Если бы мои читатели спросили меня, мешают ли мне работать и кто именно — я бы затруднился ответить. Что это: очередное невезение или действительно кто-то ставит палки в колеса ученому, которому удалось что-то сделать для своего народа? Последнее я не исключаю, поскольку в итоге ни одна из опубликованных мною монографий не получила отрицательного отзыва.

Подобная судьба постигла еще одну мою книгу «Встречи с зарубежными хирургами», которую я написал, уступая настойчивым просьбам моих коллег, друзей, а также тех больных, которые знали о моих зарубежных командировках. Таких командировок было девятнадцать. Начались они в 1950 году, когда ученые еще редко выезжали за границу. Мне удалось побывать в Португалии, Бразилии, Индии, Вьетнаме, США и многих европейских странах. За рубежом я знакомился не только с работой медицинских учреждений, но и с жизнью страны, народа. Мне казалось, что все это было бы интересно для читателя. Я подал заявку в Медгиз. Она была принята, и я за два года написал книгу «Встречи с зарубежными хирургами». Ее прочитали рецензенты, а затем она поступила в издательскую администрацию, которая должна была принять решение. Рецензенты писали положительные отзывы, а администрация под различными предлогами оттягивала издание книги. Наконец, рукопись была отдана на литературную обработку писателю, был получен положительный отзыв очередного рецензента. И все же книгу не напечатали. Через несколько лет я получил письмо следующего содержания: «В связи с тем, что главный редактор издательства «Медицина» профессор А.В. Краев сообщил, что работа «Встречи с зарубежными хирургами» издана быть не может, договор N2 1529 от 11 июня 1970 года мы вынуждены считать расторгнутым». Я нисколько не удивился этому.

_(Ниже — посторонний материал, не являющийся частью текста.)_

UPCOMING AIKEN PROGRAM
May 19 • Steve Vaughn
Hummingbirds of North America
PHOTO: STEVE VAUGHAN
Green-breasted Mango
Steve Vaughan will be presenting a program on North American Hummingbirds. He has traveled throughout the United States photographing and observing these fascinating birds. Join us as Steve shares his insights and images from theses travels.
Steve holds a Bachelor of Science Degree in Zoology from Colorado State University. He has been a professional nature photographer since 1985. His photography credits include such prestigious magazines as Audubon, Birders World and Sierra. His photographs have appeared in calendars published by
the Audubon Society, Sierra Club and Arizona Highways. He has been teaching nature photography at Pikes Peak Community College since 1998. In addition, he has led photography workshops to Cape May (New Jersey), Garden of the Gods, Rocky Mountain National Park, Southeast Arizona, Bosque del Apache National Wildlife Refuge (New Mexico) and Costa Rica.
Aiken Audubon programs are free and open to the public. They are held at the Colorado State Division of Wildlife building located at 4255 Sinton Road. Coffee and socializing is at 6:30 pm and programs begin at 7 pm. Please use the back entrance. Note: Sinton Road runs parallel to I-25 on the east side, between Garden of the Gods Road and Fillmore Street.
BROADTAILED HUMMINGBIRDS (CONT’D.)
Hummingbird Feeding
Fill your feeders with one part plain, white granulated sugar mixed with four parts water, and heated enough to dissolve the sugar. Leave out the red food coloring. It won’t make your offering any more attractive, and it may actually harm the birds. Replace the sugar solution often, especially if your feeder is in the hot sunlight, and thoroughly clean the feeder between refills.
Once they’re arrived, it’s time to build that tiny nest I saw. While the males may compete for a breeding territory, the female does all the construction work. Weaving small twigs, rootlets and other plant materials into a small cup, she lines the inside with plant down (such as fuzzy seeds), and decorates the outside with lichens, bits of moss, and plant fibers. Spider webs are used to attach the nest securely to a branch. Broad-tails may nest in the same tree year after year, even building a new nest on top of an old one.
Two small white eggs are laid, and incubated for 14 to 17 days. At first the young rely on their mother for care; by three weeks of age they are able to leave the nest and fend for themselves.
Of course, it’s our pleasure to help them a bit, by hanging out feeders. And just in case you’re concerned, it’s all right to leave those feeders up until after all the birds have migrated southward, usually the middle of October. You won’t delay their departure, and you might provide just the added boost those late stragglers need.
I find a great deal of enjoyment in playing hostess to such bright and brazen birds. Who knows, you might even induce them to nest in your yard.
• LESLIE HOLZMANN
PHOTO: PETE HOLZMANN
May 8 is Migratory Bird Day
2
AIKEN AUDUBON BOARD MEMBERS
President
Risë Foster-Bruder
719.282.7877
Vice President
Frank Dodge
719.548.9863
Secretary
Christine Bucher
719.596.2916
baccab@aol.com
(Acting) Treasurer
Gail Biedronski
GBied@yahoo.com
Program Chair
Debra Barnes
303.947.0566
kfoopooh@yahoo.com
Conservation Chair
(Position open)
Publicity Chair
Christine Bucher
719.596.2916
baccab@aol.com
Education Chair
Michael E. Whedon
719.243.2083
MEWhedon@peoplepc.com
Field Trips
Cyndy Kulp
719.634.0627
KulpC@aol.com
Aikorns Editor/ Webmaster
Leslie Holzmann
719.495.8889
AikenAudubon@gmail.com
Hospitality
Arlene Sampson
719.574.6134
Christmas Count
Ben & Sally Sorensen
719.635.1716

Дело в том, что со времени прихода в издательство профессора Краева А.В. многие очень ценные работы русских ученых постигла такая же судьба, несмотря на высокую оценку их рецензентами. Может быть, читатель заметит, что очень схожи судьбы двух совершенно различных книг: «Сердце хирурга» и «Хроническая пневмония». Они издавались различными издательствами, но отношение к ним одинаково. Оценка читателей в обоих случаях противоположна той, которую давали издатели. В то же время книги Ю. Крелина и ему подобных встречают отрицательные отзывы со стороны читателей, но издательство продолжает их печатать ... Из этого краткого описания встреч с издательствами видно, как трудно бывает автору «пробить» свою книгу.

По существу, хождение по издательствам — это титанический труд, иногда более тяжелый, чем труд, затраченный на написание книги. Я часто задумывался над тем, сколько талантливых книг, авторы которых не проявили достаточной настойчивости и не смогли одолеть бюрократов, не дошли до читателя!